Thread

  1. Re: pg_stat_io_histogram

    Jakub Wartak <jakub.wartak@enterprisedb.com> — 2026-05-20T08:37:28Z

    On Fri, May 8, 2026 at 11:57 AM Jakub Wartak
    <jakub.wartak@enterprisedb.com> wrote:
    >
    > On Thu, Mar 19, 2026 at 11:16 AM Jakub Wartak
    > <jakub.wartak@enterprisedb.com> wrote:
    > >
    > > On Wed, Mar 18, 2026 at 2:29 PM Jakub Wartak
    > > <jakub.wartak@enterprisedb.com> wrote:
    > > >
    > > > On Tue, Mar 17, 2026 at 3:17 PM Andres Freund <andres@anarazel.de> wrote:
    > > > > On 2026-03-17 13:13:59 +0100, Jakub Wartak wrote:
    > > > > > 1. Concerns about memory use. With v7 I had couple of ideas, and with those
    > > > > > the memory use is really minimized as long as the code is still simple
    > > > > > (so nothing fancy, just some ideas to trim stuff and dynamically allocate
    > > > > > memory). I hope those reduce memory footprint to acceptable levels, see my
    > > > > > earlier description for v7.
    > > > >
    > > > > Personally I unfortunately continue to think that storing lots of values that
    > > > > are never anything but zero isn't a good idea once you have more than a
    > > > > handful of kB. Storing pointless data is something different than increasing
    > > > > memory usage with actual information.
    > > > >
    > > > > I still think you should just count the number of histograms needed, have an
    > > > > array [object][context][op] with the associated histogram "offset" and then
    > > > > increment the associated offset.  It'll add an indirection at count time, but
    > > > > no additional branches.
    > > >
    > > > Great idea, thanks, I haven't thought about that! Attached v9 attempts to do
    > > > that for pending backend I/O struct, which minimizes the (backend) memory
    > > > footprint for client backends to just about ~5kB.
    > > >
    > > > I have been pulling my hair trying to achieve the same for shared-memory, but I
    > > > have failed to do that w/o sinking into complexity [..]
    > >
    > > OK, I've made  it done too with indirect offset on shared memory, it wasn't easy
    > > at least for me, but now we have two approaches/patchsets:
    > >
    > [..]
    > > v9b: with more code and build complexity but that should address concern of not
    > >      used memory
    > >
    > > 'Shared Memory Stats' allocated size:
    > > master - uses ~308kB for shm
    > > v9a-000[12]: 578kB shm
    > > v9a-000[123]: 507kB shm
    > > v9a-000[1234]: 471kB shm (+~163kB more)
    > >
    > > v9b-000[123]: 361kB shm
    > >
    > > v9a-000[12] are identical to v9b-00[12], but included just for
    > > patchset completeness.
    > >
    > > In v9b meson/autoconf (for adding pgstat_io_genstats) build most of
    > > the time what
    > > they need, but probably that needs some cleanups and better dependency
    > > tracking.

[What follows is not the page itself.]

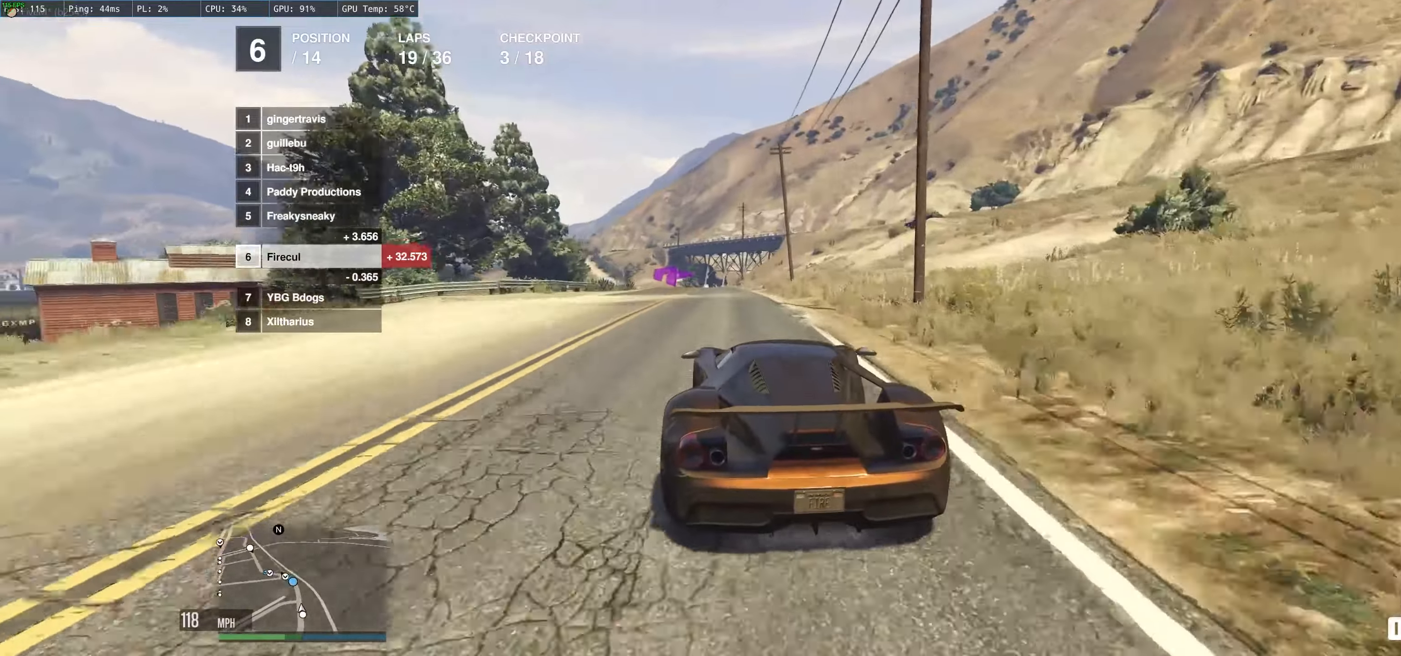
{"buttons": ["R2"], "left_stick": "up-left", "right_stick": "center", "events": [[83, "left_stick", "up-left"]]}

I'm
    > > not sure about correctnes of those changes as especially
    > > autoconf/Makefile is a lot
    > > like brainf**k to me and that area would need some help...
    > >
    > > I think now we could even increase max resolution of buckets to cover
    > > max those maximum
    > > of 32s+ (at the cost of one extra 64-byte cacheline for pending IO
    > > stats, so go with
    > > PGSTAT_IO_HIST_BUCKETS from 16 to 24)
    >
    > Good morning all,
    >
    > Ok here comes v10, which is bit like earlier v9b (so has reduced shared memory
    > footprint using Yours idea about indirect offsets idea), but now with shm memory
    > sized and allocated on startup by postmaster. There are 3 patches:
    > - 0001, one to introduce view and bucketting, no changes since quite some time
    > - 0002, saves some private (backend) memory
    > - 0003, main meat, saving shared memory (main problem raised earlier),
    > now switched
    >   to simply dynamically size shared memory based on those pgstat_track_io*()
    >   logic
    >
    > The problem with the 0003 earlier was that I wanted to absolutley avoid further
    > complexiy/alterations in struct PgStat_IO related to dynamic shared memory
    > allocation for hist_time_buckets_slots[PGSTAT_IO_HIST_BUCKET_SLOTS]
    > [PGSTAT_IO_HIST_BUCKETS] (I was afraid to touch that shm code, it
    > looks complex),
    > so I had to come out with something that would tell us how many slots
    > (PGSTAT_IO_HIST_BUCKET_SLOTS) we need, I wish we had C++'s `constexpr` that
    > would do all of that. I've tried three aproaches (like in v9b but that hit
    > some serious cross-compiling obstacles, also had perl doing that, but that
    > had lots of code duplication), so in the end I had to alter the pgstat_io
    > shm allocation which is now in 0003.
    >
    > Summary of changes in 0003 since v9b / earlier post:
    > - Fixed potential race condition (touch via memset/memcpy() only histogram
    >   slots under LWLock)
    > - Fixed/removed the PGSTAT_IO_HIST_BUCKET_SLOTS macro
    > - Removed pgstat_io_genslots.c (first idea, above) and abandonded attempt to
    >   fixup some cross compilation woes on MSVC/mingw
    > - Bumped PGSTAT_FILE_FORMAT_ID
    > - Move/optimize pending_off in pgstat_io_flush_cb out of hot loop
    > - Document that hist_time_buckets_offsets should be the last member of
    > PgStat_BktypeIO
    > - Be defensive - added some asserts()
    > - Adjust _bucket_offsets from uint64 to just int to save memory (offsets are low
    >   numbers)
    > - and finally moved to dynamic shm allocation of PgStat_IO stuff during
    >   startup
    >
    > At the end of the day, I'll squeze 000[123] into just one, but wanted
    > to ease the
    > review first a bit. Of course this is material for PG20.
    
    Just noticed it needed a rebase (due to c7cb8e5b73c6; renumber_oids.pl), so v11
    attached before I forget.
    
    -J.